A Beginner's Guide To Curing Concrete

by Derrick Gordon

Without proper curing, a concrete surface stands a greater chance of developing unsightly cracks and breaking down long before it should. Unfortunately, many people still fail to appreciate the importance of the curing phase. If you are planning to install a concrete surface at your home or business, read on. This article will arm you with valuable knowledge about the role and practice of concrete curing.

The Importance of Concrete Curing

Concrete that is not cured properly will end up being structurally much weaker. That's because curing promotes stability through the formation of special crystals within the concrete slab. These crystals increase the rigidity of the concrete, while also acting as a much more efficient binding substance. This keeps the sand and gravel that make up the concrete from breaking apart as easily as they otherwise would.

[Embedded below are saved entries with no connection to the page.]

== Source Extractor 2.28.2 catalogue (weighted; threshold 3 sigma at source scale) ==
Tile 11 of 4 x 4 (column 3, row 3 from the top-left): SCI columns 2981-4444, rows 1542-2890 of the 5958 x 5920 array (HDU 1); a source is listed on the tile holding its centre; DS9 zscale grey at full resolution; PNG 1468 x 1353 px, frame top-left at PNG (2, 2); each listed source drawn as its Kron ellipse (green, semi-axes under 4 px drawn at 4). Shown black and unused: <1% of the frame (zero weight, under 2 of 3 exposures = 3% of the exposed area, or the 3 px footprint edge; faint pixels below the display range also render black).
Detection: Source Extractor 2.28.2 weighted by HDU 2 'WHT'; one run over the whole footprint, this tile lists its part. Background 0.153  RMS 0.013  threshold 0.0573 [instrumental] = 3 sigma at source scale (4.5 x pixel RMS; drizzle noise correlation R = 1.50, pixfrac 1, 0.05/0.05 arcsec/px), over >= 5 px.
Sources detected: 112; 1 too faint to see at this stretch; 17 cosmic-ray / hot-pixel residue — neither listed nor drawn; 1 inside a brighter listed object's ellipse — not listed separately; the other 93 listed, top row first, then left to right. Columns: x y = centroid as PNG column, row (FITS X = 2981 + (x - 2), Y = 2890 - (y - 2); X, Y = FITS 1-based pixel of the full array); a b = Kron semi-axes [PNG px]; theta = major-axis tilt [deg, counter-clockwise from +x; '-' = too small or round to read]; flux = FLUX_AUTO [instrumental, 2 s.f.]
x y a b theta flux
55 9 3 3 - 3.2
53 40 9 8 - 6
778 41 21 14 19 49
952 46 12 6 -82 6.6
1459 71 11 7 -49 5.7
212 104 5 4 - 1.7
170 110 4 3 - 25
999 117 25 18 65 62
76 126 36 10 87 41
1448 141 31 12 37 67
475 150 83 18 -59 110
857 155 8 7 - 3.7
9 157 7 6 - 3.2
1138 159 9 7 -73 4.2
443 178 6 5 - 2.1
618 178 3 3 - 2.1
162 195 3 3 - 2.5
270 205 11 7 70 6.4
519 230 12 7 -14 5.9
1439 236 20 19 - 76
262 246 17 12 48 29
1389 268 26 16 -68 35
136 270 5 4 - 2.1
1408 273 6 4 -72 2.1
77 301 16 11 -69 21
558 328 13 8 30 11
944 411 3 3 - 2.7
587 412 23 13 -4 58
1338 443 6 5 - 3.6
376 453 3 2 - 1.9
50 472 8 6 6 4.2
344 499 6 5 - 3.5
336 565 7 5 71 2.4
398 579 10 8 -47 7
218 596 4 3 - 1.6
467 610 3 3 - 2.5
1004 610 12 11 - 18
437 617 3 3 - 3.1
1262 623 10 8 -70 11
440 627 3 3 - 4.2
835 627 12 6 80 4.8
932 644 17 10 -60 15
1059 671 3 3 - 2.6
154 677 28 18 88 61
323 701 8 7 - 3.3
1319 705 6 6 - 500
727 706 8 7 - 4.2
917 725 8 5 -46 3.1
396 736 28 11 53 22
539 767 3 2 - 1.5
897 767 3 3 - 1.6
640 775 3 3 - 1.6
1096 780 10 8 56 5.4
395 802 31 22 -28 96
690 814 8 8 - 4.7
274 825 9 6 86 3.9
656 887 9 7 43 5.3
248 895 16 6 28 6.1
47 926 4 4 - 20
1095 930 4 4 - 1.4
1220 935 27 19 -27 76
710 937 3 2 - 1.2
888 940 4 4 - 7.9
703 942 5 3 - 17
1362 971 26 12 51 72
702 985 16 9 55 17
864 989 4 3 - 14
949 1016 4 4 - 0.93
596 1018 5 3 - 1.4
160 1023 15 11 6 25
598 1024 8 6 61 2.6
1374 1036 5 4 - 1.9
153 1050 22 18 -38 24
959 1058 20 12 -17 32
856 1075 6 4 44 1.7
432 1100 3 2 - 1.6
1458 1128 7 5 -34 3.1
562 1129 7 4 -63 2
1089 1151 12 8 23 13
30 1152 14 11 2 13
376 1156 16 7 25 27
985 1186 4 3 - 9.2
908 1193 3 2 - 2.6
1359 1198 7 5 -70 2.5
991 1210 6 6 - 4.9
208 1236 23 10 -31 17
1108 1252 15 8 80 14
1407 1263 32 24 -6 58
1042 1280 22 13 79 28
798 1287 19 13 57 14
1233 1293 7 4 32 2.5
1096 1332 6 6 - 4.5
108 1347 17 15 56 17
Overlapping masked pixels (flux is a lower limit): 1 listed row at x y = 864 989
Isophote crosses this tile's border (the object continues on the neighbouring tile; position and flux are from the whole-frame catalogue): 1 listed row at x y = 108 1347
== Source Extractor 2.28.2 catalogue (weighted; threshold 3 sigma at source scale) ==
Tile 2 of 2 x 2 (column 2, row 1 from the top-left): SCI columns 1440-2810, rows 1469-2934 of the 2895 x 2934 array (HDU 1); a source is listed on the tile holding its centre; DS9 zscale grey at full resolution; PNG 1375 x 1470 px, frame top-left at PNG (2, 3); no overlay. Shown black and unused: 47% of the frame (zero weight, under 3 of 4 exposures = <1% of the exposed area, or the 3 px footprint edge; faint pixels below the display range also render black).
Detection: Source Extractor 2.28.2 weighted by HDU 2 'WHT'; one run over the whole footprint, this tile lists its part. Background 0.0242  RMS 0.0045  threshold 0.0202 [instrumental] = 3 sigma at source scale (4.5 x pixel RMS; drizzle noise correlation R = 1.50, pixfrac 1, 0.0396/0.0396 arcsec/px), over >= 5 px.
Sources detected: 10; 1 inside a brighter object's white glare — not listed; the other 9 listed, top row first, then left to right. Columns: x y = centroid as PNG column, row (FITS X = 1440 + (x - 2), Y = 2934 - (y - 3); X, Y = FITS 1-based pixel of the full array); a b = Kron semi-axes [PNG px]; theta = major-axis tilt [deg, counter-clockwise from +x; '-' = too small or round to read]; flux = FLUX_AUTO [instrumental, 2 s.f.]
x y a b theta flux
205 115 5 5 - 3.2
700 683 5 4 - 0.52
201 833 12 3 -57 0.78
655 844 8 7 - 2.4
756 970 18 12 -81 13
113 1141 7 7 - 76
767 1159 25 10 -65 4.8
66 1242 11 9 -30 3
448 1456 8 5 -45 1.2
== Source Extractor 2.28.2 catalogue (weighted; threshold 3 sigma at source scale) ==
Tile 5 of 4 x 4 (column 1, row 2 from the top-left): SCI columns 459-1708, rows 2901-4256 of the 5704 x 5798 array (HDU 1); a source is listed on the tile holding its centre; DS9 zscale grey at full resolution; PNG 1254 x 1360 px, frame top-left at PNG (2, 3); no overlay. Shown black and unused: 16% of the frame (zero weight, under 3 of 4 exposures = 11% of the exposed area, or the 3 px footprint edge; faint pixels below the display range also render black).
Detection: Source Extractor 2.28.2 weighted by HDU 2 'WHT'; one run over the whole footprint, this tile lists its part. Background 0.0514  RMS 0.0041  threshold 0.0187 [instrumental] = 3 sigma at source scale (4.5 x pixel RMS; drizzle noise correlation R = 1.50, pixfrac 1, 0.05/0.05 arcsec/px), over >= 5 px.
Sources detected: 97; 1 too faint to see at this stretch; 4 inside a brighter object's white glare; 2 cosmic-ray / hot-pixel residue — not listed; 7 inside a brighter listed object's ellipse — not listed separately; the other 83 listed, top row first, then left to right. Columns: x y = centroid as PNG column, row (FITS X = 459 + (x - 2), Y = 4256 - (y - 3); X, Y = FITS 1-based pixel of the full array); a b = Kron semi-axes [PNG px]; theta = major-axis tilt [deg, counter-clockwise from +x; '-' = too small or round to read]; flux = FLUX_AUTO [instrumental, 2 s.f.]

The key factor in crystal formation is water. Maintaining the correct moisture level leads to the cement in the concrete mixture undergoing a chemical change called hydration. Unless the concrete is kept at just the right moisture level, an insufficient amount of crystals will be formed through hydration. This puts the concrete at a much greater risk of suffering damage in the future.

Curing has another distinct benefit where concrete is concerned--it reduces the risk of shrinkage cracks forming. These cracks develop at the surface of a concrete slab due to the greater rate of evaporation that happens there. As the surface dries out, water is drawn upward from the concrete below. This generates a good deal of internal stress, often resulting in networks of unsightly hairline cracks.

The Curing Process

Curing can be accomplished in one of two ways: water curing and plastic sheet curing. In water curing, the surface of the concrete is kept perpetually wet. This may be done either by flooding the concrete under a layer of water or by installing misters around the perimeter of the concrete. Not only is water the oldest method of curing concrete, but it also one of the best, as it can increase the strength of the concrete by as much as 50%.

Plastic sheet curing involves quite a different principle than water curing. Rather than applying additional water onto the surface, it uses large plastic sheets to prevent water from evaporating out. In order to achieve effective results, however, great care must be taken when laying out the sheets. Any bubbles or wrinkles present will likely lead to the formation of discolored patches as water evaporates upward and then runs back down the sides of the bubble.